I’m traditionally a PM and used to working with senior devs, EMs and architects, so the process feels surprisingly natural to me.
It’s not cheap
I blew through my Cursor Ultra quota very quickly, so this isn’t cheap as far as software tools go, but it’s very cheap compared to getting this level of effort/support from a human.
New hands
Evolving with the technology has always been a thing humans had to do, especially these days as the rate of change increases.
But this experience shows me that this doesn’t really replace developers. It just gives developers new, more capable “hands” to write code instead of writing it manually.
It also gives non-coders hands that know how to code, but it doesn’t work miracles, you still have to bring something to the table in defining the what/how around building.
Long-term maybe the AI will get even better at the how, and the only remaining differentiator may be the ‘what’ (taste) and the capital to pay for high quality agents.
Package first
A solid product development process feels like “package first” development. As a PM of user-facing products, this felt counter-intuitive. I would always start with mocks, which drove everything else.
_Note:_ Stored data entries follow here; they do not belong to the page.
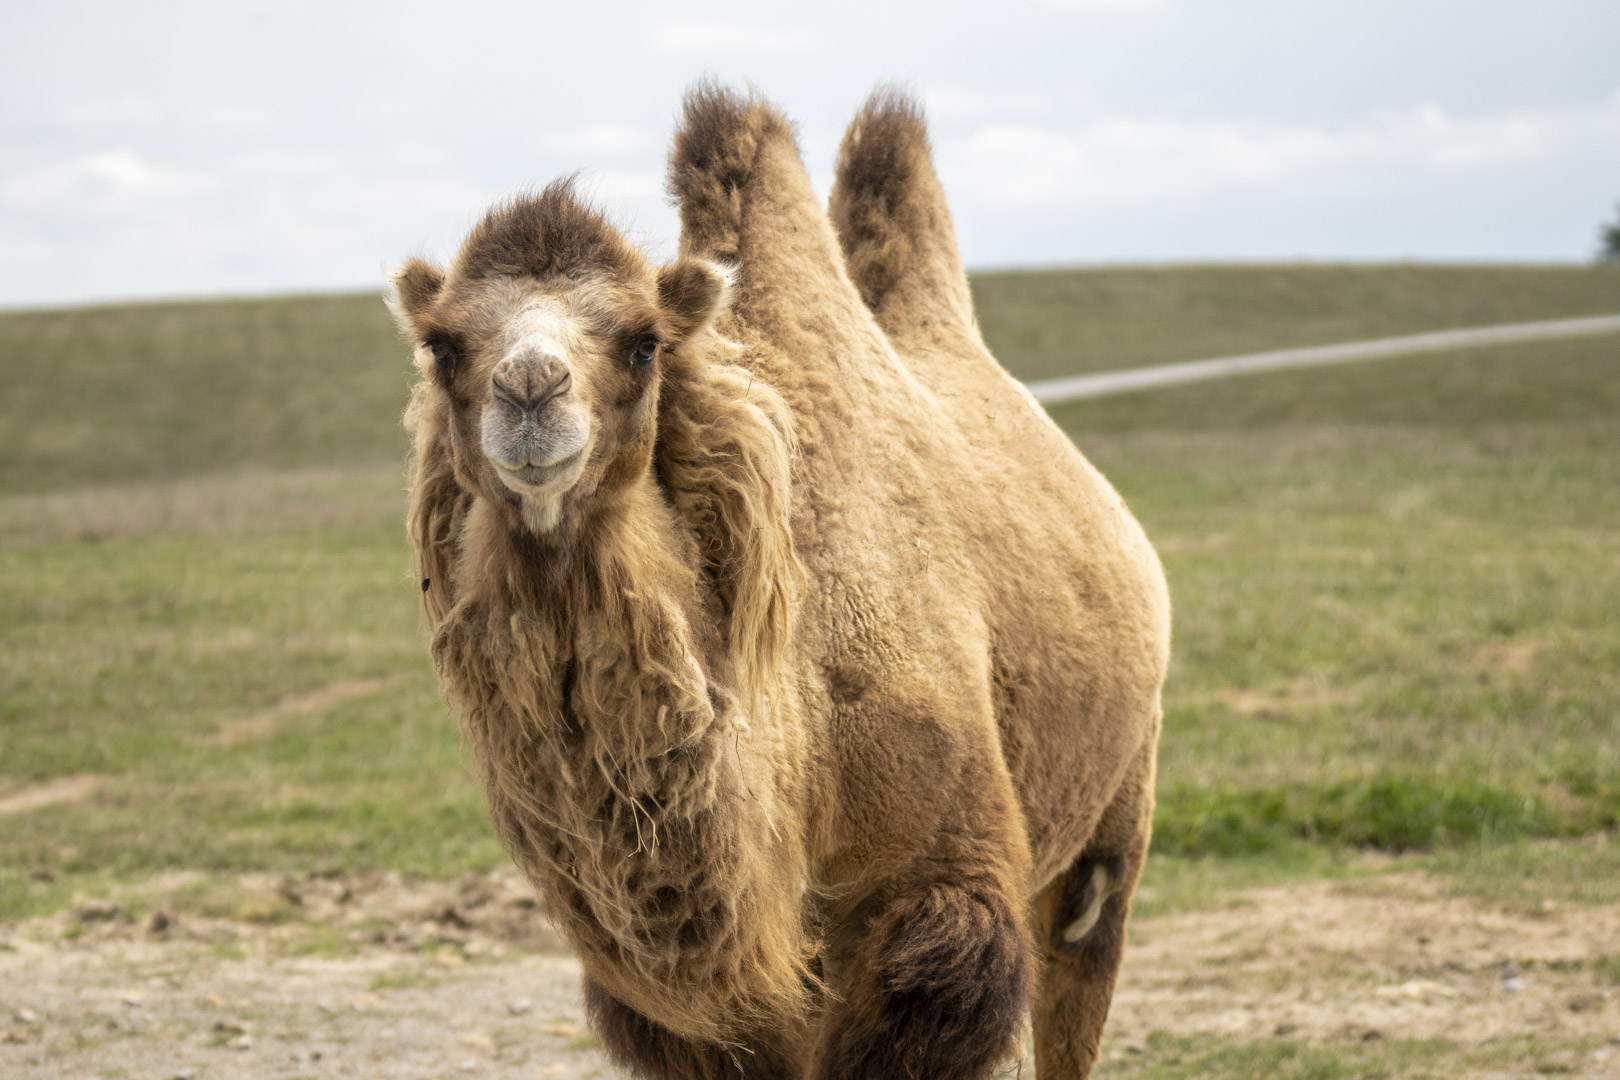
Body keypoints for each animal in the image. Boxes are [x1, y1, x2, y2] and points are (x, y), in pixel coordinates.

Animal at [398, 86, 1172, 1080]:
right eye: (442, 346)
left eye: (644, 342)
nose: (530, 387)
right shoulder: (717, 1007)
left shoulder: (932, 905)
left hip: (1120, 799)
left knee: (1085, 943)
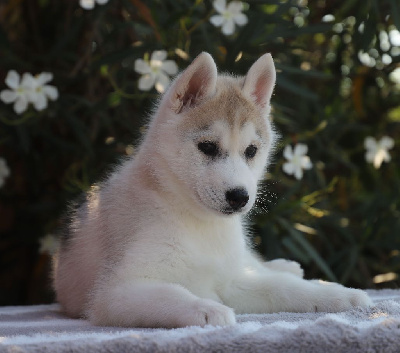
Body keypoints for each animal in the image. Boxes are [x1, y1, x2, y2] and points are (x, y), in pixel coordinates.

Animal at [53, 52, 372, 328]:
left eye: (251, 151)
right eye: (207, 147)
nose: (240, 197)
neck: (196, 222)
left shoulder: (230, 281)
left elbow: (282, 287)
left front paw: (338, 294)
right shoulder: (116, 292)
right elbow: (172, 293)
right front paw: (207, 310)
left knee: (261, 266)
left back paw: (289, 267)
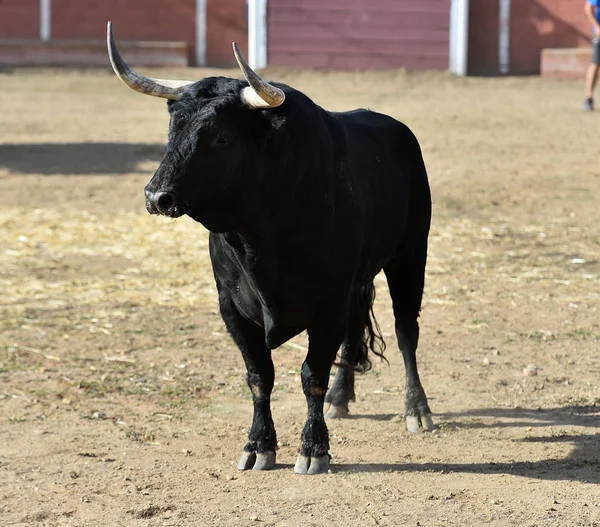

But the way agents work, doing things “package-first” to lock down the engine, logic, etc. first works much better at this stage of AI capabilities. It adds helpful constraints and saves the UI, which requires a different kind of ‘taste’ until later.
Still further to go
As good as the AI (Cursor + Sonnet 4.5) is, there’s still a lot further to go. I catch a lot of things, but they all feel very solvable and the progress is extremely tangible (it’s only a matter of time).
Still learning
I’m still in the middle of it, so we’ll see how it goes and how my opinions evolve. But as of now, wow, I am extremely impressed.
Switching to “estimated tokens to merge (ETM)” was a great way to flip the switch in my brain to think about building things in a more AI-native, agent-first way.
ETM isn’t just a metric, but a mindset shift toward how to build in the AI era.